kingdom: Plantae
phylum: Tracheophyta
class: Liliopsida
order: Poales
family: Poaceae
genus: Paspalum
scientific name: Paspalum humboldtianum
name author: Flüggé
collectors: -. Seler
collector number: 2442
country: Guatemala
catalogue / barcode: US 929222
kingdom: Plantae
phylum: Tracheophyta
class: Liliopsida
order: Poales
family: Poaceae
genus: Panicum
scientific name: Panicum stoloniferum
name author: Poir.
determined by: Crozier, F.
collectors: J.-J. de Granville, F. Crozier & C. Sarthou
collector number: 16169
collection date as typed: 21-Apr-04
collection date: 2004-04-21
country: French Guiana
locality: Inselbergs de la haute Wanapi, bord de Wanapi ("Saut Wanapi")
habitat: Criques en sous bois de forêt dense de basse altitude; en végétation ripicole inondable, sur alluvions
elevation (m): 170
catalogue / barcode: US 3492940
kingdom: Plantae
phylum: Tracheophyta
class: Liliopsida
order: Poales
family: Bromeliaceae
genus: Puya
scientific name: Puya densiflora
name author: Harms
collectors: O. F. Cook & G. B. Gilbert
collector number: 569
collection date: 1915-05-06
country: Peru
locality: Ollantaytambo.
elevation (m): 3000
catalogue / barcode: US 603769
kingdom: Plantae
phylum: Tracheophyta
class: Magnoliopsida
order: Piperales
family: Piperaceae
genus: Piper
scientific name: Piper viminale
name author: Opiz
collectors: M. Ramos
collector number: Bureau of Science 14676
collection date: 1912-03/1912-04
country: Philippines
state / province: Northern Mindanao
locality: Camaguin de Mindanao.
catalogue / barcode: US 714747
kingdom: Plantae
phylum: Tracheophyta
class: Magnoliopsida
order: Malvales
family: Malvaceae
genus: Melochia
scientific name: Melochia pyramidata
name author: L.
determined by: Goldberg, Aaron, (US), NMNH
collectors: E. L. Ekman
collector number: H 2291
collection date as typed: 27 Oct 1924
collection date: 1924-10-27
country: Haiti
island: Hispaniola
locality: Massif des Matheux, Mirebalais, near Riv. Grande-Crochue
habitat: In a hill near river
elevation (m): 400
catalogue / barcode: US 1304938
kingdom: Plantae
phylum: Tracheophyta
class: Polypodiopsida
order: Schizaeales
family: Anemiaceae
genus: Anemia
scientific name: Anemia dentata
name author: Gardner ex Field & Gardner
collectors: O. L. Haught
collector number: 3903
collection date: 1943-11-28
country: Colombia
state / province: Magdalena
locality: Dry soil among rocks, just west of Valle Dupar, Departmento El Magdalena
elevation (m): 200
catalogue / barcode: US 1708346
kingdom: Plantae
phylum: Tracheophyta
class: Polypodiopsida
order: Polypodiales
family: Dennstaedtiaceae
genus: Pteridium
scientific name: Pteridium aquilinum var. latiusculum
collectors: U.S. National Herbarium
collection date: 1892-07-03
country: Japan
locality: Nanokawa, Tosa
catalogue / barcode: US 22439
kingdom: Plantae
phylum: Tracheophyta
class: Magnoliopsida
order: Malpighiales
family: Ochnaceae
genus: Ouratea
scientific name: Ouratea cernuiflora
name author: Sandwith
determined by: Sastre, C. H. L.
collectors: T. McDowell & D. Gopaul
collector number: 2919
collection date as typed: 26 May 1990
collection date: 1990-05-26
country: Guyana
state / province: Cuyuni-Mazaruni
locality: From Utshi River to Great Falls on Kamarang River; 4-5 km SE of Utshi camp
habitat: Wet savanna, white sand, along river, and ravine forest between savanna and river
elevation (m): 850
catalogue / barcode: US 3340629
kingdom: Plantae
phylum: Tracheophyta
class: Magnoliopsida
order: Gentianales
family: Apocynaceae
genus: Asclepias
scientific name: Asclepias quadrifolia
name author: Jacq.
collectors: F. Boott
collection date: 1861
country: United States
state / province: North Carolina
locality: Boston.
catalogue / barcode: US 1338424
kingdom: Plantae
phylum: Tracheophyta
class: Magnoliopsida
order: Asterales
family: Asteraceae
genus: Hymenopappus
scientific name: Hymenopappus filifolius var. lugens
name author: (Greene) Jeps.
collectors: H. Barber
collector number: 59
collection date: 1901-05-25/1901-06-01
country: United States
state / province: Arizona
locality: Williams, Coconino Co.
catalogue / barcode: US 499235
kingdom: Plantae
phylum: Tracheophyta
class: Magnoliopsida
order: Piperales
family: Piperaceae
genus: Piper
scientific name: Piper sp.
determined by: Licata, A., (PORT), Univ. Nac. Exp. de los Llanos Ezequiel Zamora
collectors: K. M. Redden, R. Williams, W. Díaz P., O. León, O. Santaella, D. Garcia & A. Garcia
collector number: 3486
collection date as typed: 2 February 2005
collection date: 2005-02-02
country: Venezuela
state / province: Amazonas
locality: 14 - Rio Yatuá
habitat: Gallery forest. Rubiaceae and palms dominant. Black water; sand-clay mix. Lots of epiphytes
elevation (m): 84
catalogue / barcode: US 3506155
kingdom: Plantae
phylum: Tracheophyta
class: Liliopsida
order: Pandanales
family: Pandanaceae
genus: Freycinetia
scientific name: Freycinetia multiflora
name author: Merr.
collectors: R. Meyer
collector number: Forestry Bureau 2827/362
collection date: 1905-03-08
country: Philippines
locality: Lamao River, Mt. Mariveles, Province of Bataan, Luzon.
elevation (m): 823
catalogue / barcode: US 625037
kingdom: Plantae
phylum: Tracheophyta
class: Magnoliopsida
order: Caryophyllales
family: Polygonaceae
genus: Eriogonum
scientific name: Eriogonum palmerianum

◆ **Aim**
Convert the material above into a JSON list of strings, with each line as one string and blank lines omitted.

◆ **Finished exercise**
[
  "kingdom: Plantae",
  "phylum: Tracheophyta",
  "class: Liliopsida",
  "order: Poales",
  "family: Poaceae",
  "genus: Paspalum",
  "scientific name: Paspalum humboldtianum",
  "name author: Flüggé",
  "collectors: -. Seler",
  "collector number: 2442",
  "country: Guatemala",
  "catalogue / barcode: US 929222",
  "kingdom: Plantae",
  "phylum: Tracheophyta",
  "class: Liliopsida",
  "order: Poales",
  "family: Poaceae",
  "genus: Panicum",
  "scientific name: Panicum stoloniferum",
  "name author: Poir.",
  "determined by: Crozier, F.",
  "collectors: J.-J. de Granville, F. Crozier & C. Sarthou",
  "collector number: 16169",
  "collection date as typed: 21-Apr-04",
  "collection date: 2004-04-21",
  "country: French Guiana",
  "locality: Inselbergs de la haute Wanapi, bord de Wanapi (\"Saut Wanapi\")",
  "habitat: Criques en sous bois de forêt dense de basse altitude; en végétation ripicole inondable, sur alluvions",
  "elevation (m): 170",
  "catalogue / barcode: US 3492940",
  "kingdom: Plantae",
  "phylum: Tracheophyta",
  "class: Liliopsida",
  "order: Poales",
  "family: Bromeliaceae",
  "genus: Puya",
  "scientific name: Puya densiflora",
  "name author: Harms",
  "collectors: O. F. Cook & G. B. Gilbert",
  "collector number: 569",
  "collection date: 1915-05-06",
  "country: Peru",
  "locality: Ollantaytambo.",
  "elevation (m): 3000",
  "catalogue / barcode: US 603769",
  "kingdom: Plantae",
  "phylum: Tracheophyta",
  "class: Magnoliopsida",
  "order: Piperales",
  "family: Piperaceae",
  "genus: Piper",
  "scientific name: Piper viminale",
  "name author: Opiz",
  "collectors: M. Ramos",
  "collector number: Bureau of Science 14676",
  "collection date: 1912-03/1912-04",
  "country: Philippines",
  "state / province: Northern Mindanao",
  "locality: Camaguin de Mindanao.",
  "catalogue / barcode: US 714747",
  "kingdom: Plantae",
  "phylum: Tracheophyta",
  "class: Magnoliopsida",
  "order: Malvales",
  "family: Malvaceae",
  "genus: Melochia",
  "scientific name: Melochia pyramidata",
  "name author: L.",
  "determined by: Goldberg, Aaron, (US), NMNH",
  "collectors: E. L. Ekman",
  "collector number: H 2291",
  "collection date as typed: 27 Oct 1924",
  "collection date: 1924-10-27",
  "country: Haiti",
  "island: Hispaniola",
  "locality: Massif des Matheux, Mirebalais, near Riv. Grande-Crochue",
  "habitat: In a hill near river",
  "elevation (m): 400",
  "catalogue / barcode: US 1304938",
  "kingdom: Plantae",
  "phylum: Tracheophyta",
  "class: Polypodiopsida",
  "order: Schizaeales",
  "family: Anemiaceae",
  "genus: Anemia",
  "scientific name: Anemia dentata",
  "name author: Gardner ex Field & Gardner",
  "collectors: O. L. Haught",
  "collector number: 3903",
  "collection date: 1943-11-28",
  "country: Colombia",
  "state / province: Magdalena",
  "locality: Dry soil among rocks, just west of Valle Dupar, Departmento El Magdalena",
  "elevation (m): 200",
  "catalogue / barcode: US 1708346",
  "kingdom: Plantae",
  "phylum: Tracheophyta",
  "class: Polypodiopsida",
  "order: Polypodiales",
  "family: Dennstaedtiaceae",
  "genus: Pteridium",
  "scientific name: Pteridium aquilinum var. latiusculum",
  "collectors: U.S. National Herbarium",
  "collection date: 1892-07-03",
  "country: Japan",
  "locality: Nanokawa, Tosa",
  "catalogue / barcode: US 22439",
  "kingdom: Plantae",
  "phylum: Tracheophyta",
  "class: Magnoliopsida",
  "order: Malpighiales",
  "family: Ochnaceae",
  "genus: Ouratea",
  "scientific name: Ouratea cernuiflora",
  "name author: Sandwith",
  "determined by: Sastre, C. H. L.",
  "collectors: T. McDowell & D. Gopaul",
  "collector number: 2919",
  "collection date as typed: 26 May 1990",
  "collection date: 1990-05-26",
  "country: Guyana",
  "state / province: Cuyuni-Mazaruni",
  "locality: From Utshi River to Great Falls on Kamarang River; 4-5 km SE of Utshi camp",
  "habitat: Wet savanna, white sand, along river, and ravine forest between savanna and river",
  "elevation (m): 850",
  "catalogue / barcode: US 3340629",
  "kingdom: Plantae",
  "phylum: Tracheophyta",
  "class: Magnoliopsida",
  "order: Gentianales",
  "family: Apocynaceae",
  "genus: Asclepias",
  "scientific name: Asclepias quadrifolia",
  "name author: Jacq.",
  "collectors: F. Boott",
  "collection date: 1861",
  "country: United States",
  "state / province: North Carolina",
  "locality: Boston.",
  "catalogue / barcode: US 1338424",
  "kingdom: Plantae",
  "phylum: Tracheophyta",
  "class: Magnoliopsida",
  "order: Asterales",
  "family: Asteraceae",
  "genus: Hymenopappus",
  "scientific name: Hymenopappus filifolius var. lugens",
  "name author: (Greene) Jeps.",
  "collectors: H. Barber",
  "collector number: 59",
  "collection date: 1901-05-25/1901-06-01",
  "country: United States",
  "state / province: Arizona",
  "locality: Williams, Coconino Co.",
  "catalogue / barcode: US 499235",
  "kingdom: Plantae",
  "phylum: Tracheophyta",
  "class: Magnoliopsida",
  "order: Piperales",
  "family: Piperaceae",
  "genus: Piper",
  "scientific name: Piper sp.",
  "determined by: Licata, A., (PORT), Univ. Nac. Exp. de los Llanos Ezequiel Zamora",
  "collectors: K. M. Redden, R. Williams, W. Díaz P., O. León, O. Santaella, D. Garcia & A. Garcia",
  "collector number: 3486",
  "collection date as typed: 2 February 2005",
  "collection date: 2005-02-02",
  "country: Venezuela",
  "state / province: Amazonas",
  "locality: 14 - Rio Yatuá",
  "habitat: Gallery forest. Rubiaceae and palms dominant. Black water; sand-clay mix. Lots of epiphytes",
  "elevation (m): 84",
  "catalogue / barcode: US 3506155",
  "kingdom: Plantae",
  "phylum: Tracheophyta",
  "class: Liliopsida",
  "order: Pandanales",
  "family: Pandanaceae",
  "genus: Freycinetia",
  "scientific name: Freycinetia multiflora",
  "name author: Merr.",
  "collectors: R. Meyer",
  "collector number: Forestry Bureau 2827/362",
  "collection date: 1905-03-08",
  "country: Philippines",
  "locality: Lamao River, Mt. Mariveles, Province of Bataan, Luzon.",
  "elevation (m): 823",
  "catalogue / barcode: US 625037",
  "kingdom: Plantae",
  "phylum: Tracheophyta",
  "class: Magnoliopsida",
  "order: Caryophyllales",
  "family: Polygonaceae",
  "genus: Eriogonum",
  "scientific name: Eriogonum palmerianum"
]